ЗАДАНИЕ: Перепиши часть отрывка от «ТИХОМИРОВ: Рулит, называется.» до «иди заработай по-другому.» включительно, заменив «пианино» на «рояль».

ВЫБРАННЫЙ ОТРЫВОК:
- - -

ТИХОМИРОВ: Нет, вы знаете, нам приходится тоже работать иногда в ресторанах, особенно когда ведешь корпоративы или еще что-то. Я понимаю, что в какой-то момент мне тоже становится немножечко не по себе…
ЯМПОЛЬСКИЙ: Ну просто это извращение, потому что это меняет как бы заданные условия. Это должно воздействовать на человека с разных заданных форматов. Есть формат акустики, формат реального звучания. Когда это парк, ветер разносит какие-то звуки непонятно куда, люди же чавкают, и пианист знаменитый, как свинья, шарашит по клавишам, потому что он себя не слышит в этих условиях. И потом сидит звукорежиссер, там пытается это всё как-то свести.
ТИХОМИРОВ: Рулит, называется.
ЯМПОЛЬСКИЙ: Да. Это только для денег. Но зарабатывать деньги можно не обязательно вот этой продажной... продажным образом.
ТИХОМИРОВ: Вот этой дискотекой под пианино...
ЯМПОЛЬСКИЙ: Да, да, я бы сказал, продажным способом вот этим, не обязательно. Не буду в эфире произносить более жесткие выражения. Если так хочется денег, иди заработай по-другому.
ТИХОМИРОВ: Интересно... Слушайте, Виктор, я знаю, что вы очень часто гастролируете и по России.
ЯМПОЛЬСКИЙ: Да.
ТИХОМИРОВ: А скажите, в нашей глубинной России есть слушатели?
ЯМПОЛЬСКИЙ: Конечно.
ТИХОМИРОВ: И что они, скажем так, они же вам передают свои эмоции?

- - -

ФРАГМЕНТ ДАННЫХ:
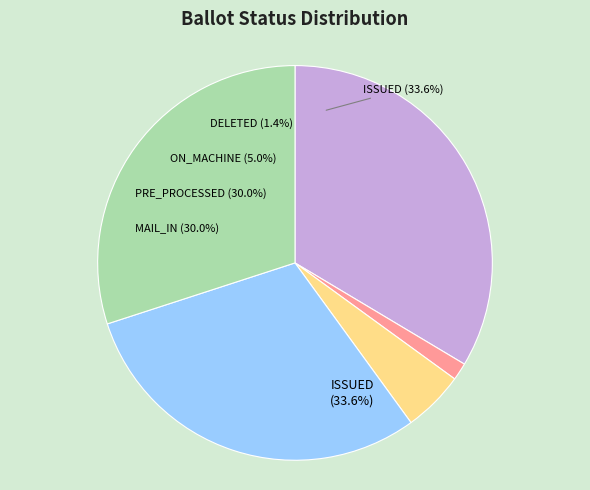

Which category has the smallest portion of the pie?

DELETED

- - -

РЕЗУЛЬТАТ:
ТИХОМИРОВ: Рулит, называется.
ЯМПОЛЬСКИЙ: Да. Это только для денег. Но зарабатывать деньги можно не обязательно вот этой продажной... продажным образом.
ТИХОМИРОВ: Вот этой дискотекой под рояль...
ЯМПОЛЬСКИЙ: Да, да, я бы сказал, продажным способом вот этим, не обязательно. Не буду в эфире произносить более жесткие выражения. Если так хочется денег, иди заработай по-другому.